Msg 1105, Level 17, State 2, Line 1
Could not allocate space for object 'dbo.SORT temporary run storage: 140751663071232' 
in database 'tempdb' because the 'PRIMARY' filegroup is full. Create disk space by 
deleting unneeded files, dropping objects in the filegroup, adding additional files 
to the filegroup, or setting autogrowth on for existing files in the filegroup.

Msg 9002, Level 17, State 4, Line 1
The transaction log for database 'tempdb' is full due to 'ACTIVE_TRANSACTION'. 
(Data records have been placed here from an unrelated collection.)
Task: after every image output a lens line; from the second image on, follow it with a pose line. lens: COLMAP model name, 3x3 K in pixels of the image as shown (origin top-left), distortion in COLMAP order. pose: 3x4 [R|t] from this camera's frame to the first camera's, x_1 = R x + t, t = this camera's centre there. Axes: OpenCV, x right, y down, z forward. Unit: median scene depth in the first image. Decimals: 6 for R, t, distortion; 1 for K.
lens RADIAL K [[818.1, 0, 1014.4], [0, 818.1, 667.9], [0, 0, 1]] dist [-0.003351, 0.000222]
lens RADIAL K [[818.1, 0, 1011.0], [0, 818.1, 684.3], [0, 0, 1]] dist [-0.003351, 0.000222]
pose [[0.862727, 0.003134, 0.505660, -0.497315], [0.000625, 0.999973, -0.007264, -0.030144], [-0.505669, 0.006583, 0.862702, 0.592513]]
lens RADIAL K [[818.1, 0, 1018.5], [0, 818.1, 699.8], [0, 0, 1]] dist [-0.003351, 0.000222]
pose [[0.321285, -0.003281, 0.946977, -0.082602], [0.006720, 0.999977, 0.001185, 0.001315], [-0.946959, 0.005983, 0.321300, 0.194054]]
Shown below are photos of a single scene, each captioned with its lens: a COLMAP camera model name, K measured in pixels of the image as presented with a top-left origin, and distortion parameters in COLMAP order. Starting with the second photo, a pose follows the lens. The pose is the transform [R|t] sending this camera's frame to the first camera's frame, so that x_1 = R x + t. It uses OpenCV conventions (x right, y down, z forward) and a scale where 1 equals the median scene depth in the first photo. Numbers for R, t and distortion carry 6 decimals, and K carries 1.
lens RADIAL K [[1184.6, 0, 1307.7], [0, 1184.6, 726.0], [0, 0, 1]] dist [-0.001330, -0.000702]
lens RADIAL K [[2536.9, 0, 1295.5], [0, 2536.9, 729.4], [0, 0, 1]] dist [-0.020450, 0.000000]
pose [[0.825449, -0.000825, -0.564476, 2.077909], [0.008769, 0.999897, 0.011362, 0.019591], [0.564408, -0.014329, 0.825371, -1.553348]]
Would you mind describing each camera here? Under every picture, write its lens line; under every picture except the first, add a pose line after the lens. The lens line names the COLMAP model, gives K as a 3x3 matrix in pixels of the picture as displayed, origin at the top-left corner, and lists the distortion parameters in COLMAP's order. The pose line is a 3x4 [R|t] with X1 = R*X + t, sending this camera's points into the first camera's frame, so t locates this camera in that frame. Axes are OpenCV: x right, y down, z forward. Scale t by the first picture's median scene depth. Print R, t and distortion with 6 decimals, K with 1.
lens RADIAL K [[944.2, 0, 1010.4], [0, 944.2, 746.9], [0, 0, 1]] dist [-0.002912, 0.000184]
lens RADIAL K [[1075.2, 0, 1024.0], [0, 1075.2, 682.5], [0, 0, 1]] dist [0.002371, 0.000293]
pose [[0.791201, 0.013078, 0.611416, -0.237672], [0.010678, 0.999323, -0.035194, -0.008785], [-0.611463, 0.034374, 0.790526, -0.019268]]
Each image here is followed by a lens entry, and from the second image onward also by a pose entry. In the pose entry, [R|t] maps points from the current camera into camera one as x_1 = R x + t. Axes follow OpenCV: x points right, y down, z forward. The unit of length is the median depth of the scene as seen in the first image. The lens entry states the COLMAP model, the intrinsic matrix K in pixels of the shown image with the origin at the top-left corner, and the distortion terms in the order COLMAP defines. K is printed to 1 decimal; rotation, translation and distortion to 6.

All the heavy data movement, between tables and reindexing, has incurred a lot of growth in the transactional log file of the user database; And equivalent growth in the data/log files of tempdb. So, we took the following steps to rectify it: As the script took a few hours to execute and complete all the data movement. We did the following steps, every few minutes:

  • Issue CHECKPOINT on the tempdb

USE tempdb
GO
CHECKPOINT
GO

  • Take Transactional log backup on the user database

BACKUP LOG CustomerXS TO DISK = N'M:\MSSQL\Backup\MSSQLSERVER\XS and RT\XS_Movement.trn'
WITH COMPRESSION
GO

This allowed us to create more free space in the database files to accommodate space for new activity.